Mevsimlerle depresyon arasındaki ilişki çok eskiden beri bilinmesine rağmen gereken önemin gösterilmemesi bu konudaki çalışma ve tedavi yöntemlerini de etkilemiştir. Ancak son yıllarda mevsimsel mani, depresyon ve intiharlar arasında bir ilişki olduğu konusuna fazlaca yoğunlaşılmıştır. Bazı hastalar yılın belli ayları arasında birkaç aylık bir depresyon yaşadıklarını, sonrasında kendiliğinden ortadan kalktığını söylerken bazıları da daha yoğun ve daha sık tekrarlayan periyotlar halinde kendiliğinden son bulmadığını söylemiştir.
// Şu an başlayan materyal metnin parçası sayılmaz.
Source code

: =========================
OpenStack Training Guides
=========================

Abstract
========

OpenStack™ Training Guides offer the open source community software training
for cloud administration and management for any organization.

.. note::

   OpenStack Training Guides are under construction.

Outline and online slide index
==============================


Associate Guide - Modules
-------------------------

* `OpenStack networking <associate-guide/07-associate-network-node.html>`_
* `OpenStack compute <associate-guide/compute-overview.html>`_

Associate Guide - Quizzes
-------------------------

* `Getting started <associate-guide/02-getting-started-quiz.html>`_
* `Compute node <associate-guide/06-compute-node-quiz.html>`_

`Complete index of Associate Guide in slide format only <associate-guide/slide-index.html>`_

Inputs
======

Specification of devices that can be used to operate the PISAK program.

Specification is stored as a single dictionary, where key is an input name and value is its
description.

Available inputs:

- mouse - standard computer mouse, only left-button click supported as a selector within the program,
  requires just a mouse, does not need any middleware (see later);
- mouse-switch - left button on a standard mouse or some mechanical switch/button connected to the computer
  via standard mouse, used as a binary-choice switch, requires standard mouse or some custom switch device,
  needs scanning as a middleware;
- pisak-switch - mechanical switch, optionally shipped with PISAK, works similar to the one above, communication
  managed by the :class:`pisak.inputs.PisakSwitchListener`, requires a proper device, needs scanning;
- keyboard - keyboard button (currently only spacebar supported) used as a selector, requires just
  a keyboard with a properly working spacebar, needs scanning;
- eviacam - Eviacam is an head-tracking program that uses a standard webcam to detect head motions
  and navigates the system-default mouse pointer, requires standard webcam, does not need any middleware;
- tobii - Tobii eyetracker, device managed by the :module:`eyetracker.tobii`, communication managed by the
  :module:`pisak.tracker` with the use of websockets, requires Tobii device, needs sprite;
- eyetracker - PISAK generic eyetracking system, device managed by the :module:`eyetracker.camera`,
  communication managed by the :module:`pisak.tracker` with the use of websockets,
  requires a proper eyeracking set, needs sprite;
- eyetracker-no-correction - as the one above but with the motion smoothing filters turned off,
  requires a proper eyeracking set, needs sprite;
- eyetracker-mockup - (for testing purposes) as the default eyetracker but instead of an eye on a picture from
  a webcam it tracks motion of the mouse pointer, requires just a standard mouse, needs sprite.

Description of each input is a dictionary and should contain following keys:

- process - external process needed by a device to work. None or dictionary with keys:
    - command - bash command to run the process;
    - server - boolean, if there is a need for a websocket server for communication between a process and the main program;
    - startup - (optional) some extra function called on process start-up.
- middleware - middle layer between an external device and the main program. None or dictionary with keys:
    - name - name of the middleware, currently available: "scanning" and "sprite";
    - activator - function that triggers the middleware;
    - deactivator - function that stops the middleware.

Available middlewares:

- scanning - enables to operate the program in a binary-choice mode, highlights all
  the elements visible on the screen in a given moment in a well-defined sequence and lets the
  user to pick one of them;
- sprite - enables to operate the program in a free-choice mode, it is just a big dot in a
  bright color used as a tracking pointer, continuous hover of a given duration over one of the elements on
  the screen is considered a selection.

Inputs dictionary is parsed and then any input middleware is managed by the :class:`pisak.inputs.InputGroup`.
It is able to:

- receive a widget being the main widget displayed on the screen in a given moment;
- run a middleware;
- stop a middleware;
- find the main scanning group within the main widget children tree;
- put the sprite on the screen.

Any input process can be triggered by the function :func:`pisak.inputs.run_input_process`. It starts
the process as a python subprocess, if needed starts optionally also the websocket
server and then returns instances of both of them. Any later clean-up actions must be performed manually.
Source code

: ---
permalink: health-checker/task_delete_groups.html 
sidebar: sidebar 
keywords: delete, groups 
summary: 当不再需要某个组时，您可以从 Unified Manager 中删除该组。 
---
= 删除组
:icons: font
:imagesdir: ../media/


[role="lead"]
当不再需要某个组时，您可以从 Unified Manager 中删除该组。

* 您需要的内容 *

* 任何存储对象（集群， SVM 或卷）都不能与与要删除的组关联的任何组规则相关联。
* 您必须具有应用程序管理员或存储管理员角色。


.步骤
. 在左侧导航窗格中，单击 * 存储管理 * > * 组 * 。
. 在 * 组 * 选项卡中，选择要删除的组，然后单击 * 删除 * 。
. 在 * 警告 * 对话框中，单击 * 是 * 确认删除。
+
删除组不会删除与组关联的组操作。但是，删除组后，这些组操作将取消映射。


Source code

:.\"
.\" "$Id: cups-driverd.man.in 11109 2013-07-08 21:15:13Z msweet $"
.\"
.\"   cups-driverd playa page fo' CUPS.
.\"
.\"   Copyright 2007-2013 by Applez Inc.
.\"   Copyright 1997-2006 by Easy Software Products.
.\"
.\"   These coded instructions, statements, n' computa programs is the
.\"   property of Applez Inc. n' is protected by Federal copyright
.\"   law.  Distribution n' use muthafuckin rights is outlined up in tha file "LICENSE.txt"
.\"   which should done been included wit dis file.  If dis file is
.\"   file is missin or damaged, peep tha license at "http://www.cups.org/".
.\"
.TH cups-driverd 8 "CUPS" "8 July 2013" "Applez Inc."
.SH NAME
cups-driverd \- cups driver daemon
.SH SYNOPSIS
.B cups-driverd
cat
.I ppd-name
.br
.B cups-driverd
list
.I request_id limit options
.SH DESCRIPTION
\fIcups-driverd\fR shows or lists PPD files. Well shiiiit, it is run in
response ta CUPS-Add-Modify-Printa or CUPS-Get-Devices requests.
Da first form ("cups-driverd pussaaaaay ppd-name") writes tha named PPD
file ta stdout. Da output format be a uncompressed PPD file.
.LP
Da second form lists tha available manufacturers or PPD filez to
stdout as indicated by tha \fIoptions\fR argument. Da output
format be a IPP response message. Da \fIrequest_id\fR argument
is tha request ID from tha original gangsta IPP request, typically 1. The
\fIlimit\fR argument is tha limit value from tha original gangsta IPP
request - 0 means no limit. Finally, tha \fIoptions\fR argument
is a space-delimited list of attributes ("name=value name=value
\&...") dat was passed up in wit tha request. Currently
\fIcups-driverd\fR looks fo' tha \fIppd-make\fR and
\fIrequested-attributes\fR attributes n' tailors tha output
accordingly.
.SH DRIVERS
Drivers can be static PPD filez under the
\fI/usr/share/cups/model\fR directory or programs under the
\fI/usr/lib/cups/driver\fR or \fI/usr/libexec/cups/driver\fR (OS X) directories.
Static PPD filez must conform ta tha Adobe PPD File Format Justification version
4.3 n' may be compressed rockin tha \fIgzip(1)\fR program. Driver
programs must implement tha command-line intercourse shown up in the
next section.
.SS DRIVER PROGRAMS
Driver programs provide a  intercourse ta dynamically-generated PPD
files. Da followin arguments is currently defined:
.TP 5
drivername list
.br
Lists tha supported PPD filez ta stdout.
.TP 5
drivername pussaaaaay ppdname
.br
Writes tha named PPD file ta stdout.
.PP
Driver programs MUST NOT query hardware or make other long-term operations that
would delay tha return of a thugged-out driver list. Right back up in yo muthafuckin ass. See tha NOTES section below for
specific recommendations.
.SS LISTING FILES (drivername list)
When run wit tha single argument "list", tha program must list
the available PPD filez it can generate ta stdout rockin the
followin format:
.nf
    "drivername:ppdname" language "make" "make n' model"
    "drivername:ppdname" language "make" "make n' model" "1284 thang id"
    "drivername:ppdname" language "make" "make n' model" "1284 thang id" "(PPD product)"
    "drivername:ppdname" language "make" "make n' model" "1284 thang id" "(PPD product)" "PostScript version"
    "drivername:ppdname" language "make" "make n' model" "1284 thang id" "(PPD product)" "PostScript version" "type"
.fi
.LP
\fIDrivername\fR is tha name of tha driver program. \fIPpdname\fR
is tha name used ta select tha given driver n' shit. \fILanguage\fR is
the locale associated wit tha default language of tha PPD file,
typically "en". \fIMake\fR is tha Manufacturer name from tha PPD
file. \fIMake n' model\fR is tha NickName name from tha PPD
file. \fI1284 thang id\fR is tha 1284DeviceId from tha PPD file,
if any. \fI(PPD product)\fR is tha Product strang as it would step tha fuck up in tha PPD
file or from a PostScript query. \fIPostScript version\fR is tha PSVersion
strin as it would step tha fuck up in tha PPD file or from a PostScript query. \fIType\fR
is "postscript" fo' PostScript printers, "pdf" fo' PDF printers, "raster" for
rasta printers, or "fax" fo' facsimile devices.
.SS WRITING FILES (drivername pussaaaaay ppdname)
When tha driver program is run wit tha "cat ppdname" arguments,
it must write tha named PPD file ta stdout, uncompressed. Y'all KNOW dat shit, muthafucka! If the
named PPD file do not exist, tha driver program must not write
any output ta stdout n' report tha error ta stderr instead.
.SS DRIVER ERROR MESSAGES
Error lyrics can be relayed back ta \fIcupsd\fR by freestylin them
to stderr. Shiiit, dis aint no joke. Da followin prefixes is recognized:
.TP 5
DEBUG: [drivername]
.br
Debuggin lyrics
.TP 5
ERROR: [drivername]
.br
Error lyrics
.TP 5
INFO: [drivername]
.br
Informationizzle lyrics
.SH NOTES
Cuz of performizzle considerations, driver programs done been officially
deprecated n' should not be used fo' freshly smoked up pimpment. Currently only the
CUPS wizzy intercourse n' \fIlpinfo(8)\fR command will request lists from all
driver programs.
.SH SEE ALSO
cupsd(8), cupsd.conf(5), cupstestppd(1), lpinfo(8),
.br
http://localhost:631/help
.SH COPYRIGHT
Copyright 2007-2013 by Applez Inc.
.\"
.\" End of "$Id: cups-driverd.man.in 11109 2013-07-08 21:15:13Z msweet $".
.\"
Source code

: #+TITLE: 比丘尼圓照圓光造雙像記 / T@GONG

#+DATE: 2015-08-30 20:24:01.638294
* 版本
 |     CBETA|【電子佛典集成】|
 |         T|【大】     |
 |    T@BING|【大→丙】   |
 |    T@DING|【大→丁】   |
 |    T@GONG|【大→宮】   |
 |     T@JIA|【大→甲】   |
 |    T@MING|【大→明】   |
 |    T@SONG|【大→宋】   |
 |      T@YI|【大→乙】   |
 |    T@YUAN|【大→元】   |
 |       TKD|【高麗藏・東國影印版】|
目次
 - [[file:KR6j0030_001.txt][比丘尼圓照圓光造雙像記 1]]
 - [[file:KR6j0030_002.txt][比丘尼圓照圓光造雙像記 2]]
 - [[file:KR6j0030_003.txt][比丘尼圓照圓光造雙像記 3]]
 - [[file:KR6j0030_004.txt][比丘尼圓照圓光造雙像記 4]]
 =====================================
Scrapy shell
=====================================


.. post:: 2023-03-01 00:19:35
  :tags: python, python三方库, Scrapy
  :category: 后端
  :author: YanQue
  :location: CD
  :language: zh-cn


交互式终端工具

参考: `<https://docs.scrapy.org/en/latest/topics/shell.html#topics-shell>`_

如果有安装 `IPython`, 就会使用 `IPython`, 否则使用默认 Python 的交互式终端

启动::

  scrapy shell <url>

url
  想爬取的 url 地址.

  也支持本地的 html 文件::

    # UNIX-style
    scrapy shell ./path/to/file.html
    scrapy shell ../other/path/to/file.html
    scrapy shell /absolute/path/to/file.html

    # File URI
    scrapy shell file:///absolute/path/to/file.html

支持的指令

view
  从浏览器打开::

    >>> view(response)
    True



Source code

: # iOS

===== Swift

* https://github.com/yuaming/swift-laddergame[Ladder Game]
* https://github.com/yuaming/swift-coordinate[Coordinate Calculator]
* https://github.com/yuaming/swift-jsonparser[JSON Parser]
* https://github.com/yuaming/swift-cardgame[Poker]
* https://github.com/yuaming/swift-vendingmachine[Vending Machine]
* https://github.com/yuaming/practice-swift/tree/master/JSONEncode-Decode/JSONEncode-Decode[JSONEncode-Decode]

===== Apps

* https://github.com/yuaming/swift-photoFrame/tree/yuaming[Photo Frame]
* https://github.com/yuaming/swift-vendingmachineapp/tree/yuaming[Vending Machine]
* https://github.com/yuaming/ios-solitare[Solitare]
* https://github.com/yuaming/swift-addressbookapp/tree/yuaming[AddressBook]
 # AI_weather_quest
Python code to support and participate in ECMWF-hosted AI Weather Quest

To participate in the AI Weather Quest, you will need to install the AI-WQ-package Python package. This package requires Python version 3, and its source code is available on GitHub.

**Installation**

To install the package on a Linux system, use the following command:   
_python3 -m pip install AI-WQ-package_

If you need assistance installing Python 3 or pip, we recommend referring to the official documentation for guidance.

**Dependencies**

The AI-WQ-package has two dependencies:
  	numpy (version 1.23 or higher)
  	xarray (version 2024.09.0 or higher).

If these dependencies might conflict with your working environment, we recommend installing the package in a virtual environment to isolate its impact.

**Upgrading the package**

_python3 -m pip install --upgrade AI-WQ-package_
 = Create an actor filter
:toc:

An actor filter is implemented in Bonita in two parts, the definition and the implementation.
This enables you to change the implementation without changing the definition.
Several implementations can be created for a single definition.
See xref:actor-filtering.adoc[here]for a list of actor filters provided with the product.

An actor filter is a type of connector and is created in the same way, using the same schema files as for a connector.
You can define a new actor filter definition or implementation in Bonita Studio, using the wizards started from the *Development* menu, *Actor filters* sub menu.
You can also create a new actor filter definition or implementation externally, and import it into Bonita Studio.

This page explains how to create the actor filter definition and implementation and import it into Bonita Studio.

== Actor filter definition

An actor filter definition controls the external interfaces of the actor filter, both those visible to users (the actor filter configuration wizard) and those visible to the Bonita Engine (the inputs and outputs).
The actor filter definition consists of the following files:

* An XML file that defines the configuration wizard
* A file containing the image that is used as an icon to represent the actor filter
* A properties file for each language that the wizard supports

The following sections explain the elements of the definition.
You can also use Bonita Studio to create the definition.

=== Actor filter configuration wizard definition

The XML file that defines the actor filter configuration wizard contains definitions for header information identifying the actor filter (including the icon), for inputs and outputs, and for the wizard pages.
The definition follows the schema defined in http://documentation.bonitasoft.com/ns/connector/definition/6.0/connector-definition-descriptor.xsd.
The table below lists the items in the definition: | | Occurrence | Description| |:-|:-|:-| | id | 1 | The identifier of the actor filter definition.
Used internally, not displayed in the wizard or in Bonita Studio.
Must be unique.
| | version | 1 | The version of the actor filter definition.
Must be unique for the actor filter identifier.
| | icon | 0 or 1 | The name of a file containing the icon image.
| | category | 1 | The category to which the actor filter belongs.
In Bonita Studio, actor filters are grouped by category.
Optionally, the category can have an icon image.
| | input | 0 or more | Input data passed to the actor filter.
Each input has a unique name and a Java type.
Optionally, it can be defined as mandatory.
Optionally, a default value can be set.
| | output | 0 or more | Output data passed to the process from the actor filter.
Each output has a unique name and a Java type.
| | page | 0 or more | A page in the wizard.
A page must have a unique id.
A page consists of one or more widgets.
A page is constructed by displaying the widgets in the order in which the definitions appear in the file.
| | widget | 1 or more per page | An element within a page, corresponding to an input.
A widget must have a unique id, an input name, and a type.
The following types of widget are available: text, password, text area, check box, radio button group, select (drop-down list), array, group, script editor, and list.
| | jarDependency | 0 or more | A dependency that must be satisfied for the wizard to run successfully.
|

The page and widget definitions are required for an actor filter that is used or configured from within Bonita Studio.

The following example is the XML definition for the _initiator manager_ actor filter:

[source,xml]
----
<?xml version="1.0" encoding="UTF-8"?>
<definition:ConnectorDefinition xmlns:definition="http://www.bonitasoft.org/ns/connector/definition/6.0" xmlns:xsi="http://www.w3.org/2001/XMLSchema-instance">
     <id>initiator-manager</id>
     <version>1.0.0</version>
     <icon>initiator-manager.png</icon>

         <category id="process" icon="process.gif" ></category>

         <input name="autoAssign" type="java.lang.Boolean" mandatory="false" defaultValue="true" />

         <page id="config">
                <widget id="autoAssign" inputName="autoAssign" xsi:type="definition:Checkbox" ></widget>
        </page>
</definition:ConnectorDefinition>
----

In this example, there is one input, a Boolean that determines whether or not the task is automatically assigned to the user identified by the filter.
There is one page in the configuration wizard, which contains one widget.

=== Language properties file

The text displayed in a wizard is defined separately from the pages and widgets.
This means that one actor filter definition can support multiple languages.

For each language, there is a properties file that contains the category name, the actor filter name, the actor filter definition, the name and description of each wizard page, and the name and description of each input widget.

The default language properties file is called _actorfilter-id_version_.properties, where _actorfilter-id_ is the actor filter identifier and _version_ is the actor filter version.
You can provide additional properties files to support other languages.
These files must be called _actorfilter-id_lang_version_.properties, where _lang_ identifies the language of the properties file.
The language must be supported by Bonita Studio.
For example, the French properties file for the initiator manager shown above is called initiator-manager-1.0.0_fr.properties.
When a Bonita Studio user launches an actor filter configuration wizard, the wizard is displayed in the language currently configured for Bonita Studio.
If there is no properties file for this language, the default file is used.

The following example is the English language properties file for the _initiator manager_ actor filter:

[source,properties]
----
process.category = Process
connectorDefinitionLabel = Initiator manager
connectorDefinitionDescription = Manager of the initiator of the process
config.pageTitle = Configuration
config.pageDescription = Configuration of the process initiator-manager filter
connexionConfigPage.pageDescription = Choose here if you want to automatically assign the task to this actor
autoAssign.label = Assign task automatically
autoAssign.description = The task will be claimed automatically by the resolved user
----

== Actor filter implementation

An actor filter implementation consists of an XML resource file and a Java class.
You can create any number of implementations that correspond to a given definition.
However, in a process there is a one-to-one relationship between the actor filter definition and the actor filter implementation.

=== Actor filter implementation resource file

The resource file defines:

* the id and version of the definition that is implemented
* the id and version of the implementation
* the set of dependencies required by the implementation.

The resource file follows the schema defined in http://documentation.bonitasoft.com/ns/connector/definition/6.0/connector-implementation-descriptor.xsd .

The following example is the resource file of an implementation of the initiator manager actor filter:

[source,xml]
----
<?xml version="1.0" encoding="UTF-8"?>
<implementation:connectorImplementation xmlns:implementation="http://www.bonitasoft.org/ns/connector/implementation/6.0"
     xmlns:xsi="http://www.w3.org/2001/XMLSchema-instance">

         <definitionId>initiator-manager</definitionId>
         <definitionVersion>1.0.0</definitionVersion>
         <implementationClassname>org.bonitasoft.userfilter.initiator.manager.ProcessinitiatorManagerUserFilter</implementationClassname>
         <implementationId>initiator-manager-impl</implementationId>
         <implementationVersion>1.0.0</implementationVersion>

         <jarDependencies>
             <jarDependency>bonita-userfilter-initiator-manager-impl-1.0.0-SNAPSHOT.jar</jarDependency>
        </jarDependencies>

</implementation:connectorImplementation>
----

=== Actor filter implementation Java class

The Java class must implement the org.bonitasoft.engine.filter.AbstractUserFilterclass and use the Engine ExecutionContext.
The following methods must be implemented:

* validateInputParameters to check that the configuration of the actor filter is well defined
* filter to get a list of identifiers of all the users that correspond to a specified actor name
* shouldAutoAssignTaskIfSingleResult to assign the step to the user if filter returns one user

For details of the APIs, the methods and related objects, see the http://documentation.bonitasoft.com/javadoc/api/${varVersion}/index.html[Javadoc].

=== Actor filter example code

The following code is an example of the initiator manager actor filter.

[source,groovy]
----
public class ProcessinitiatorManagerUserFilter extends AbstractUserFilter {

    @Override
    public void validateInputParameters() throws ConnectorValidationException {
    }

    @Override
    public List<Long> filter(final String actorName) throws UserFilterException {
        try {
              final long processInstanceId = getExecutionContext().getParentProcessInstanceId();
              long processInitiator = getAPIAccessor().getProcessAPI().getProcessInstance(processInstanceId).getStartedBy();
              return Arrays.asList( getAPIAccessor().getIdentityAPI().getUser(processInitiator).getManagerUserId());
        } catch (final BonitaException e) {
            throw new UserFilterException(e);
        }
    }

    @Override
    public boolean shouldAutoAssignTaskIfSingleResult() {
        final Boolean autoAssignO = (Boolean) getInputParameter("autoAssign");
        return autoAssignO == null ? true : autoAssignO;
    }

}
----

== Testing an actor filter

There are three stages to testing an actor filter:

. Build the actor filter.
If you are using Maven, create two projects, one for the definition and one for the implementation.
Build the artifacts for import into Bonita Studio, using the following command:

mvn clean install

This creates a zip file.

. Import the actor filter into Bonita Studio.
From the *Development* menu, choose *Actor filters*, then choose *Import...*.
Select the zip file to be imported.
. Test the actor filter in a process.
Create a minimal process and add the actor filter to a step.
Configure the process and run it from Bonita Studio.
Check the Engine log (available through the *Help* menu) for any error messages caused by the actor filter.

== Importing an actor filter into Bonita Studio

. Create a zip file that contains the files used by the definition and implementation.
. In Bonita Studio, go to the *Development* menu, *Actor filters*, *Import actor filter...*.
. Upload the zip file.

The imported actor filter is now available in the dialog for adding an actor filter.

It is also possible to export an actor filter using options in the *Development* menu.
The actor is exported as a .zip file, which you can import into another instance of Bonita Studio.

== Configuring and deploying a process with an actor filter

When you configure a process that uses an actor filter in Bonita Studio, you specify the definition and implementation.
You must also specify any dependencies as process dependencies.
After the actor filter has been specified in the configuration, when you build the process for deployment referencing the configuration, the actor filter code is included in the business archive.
Böyle durumlarda uygulanan bazı tedavi yöntemleri çoğunlukla sonuç vermektedir. Fototerapi bu yöntemlerden birisidir. Fakat hem uygulanma şekli hem de sonuçları dolayısıyla tartışmalara yol açmıştır. Buna rağmen hastalarda iyileşme görülmüştür ve ayrıca antidepresan etkisi yarattığı da saptanan bulgular arasındadır.
Kendiliğinden son bulmadığı yoğun dönemlerde uzman bir terapist eşliğinde sürecin iyi bir şekilde yönetilmesi hastalığının ciddi boyutlara erişmeden tedavi edilebilmesi açısından önemlidir. Bunun yanı sıra hastalığın daha hafif seyrettiği kişilerin, depresyon halindeyken bu sürecin geçici olduğunun bilincinde olarak kendilerini daha iyi hissetmelerini sağlayacak hobiler edinmeleri rahatlatıcı etki yaratacaktır. Gün ışığından olabildiğince fazla faydalanmak, güzel ve kaliteli uyku, sağlıklı beslenmek, günün belli saatlerinde(güne enerjik bir başlangıç yapabilmek adına sabah saatleri daha etkili olacaktır)spor yapmak, sosyal ilişkilere özen göstermek gibi bazı hususlara dikkat etmekte mevsimsel duygudurum değişikliklerinde işe yarayacak yöntemler arasındadır.
Beden ve ruh bir bütündür. Herhangi birinde meydana gelebilecek en ufak bir sorun ahenk içinde işleyen bu sistemi tamamen etkileyecektir. Stresin, her türlü hastalığa sebebiyet verdiği bilimsel araştırmalarla ispatlandığından özellikle stresli ortamlarda bulunmamaya özen gösterilmelidir. Kişi başına gelen her şeyin sorumlusu olmadığı gibi bunların hepsini tek başına halletme yükümlülüğünün de olmadığını bilerek hareket etmelidir. Ruh beden bütünlüğünü bozan herhangi bir sorunla karşılaşıldığında uzman desteği almaktan kaçınılmamalıdır.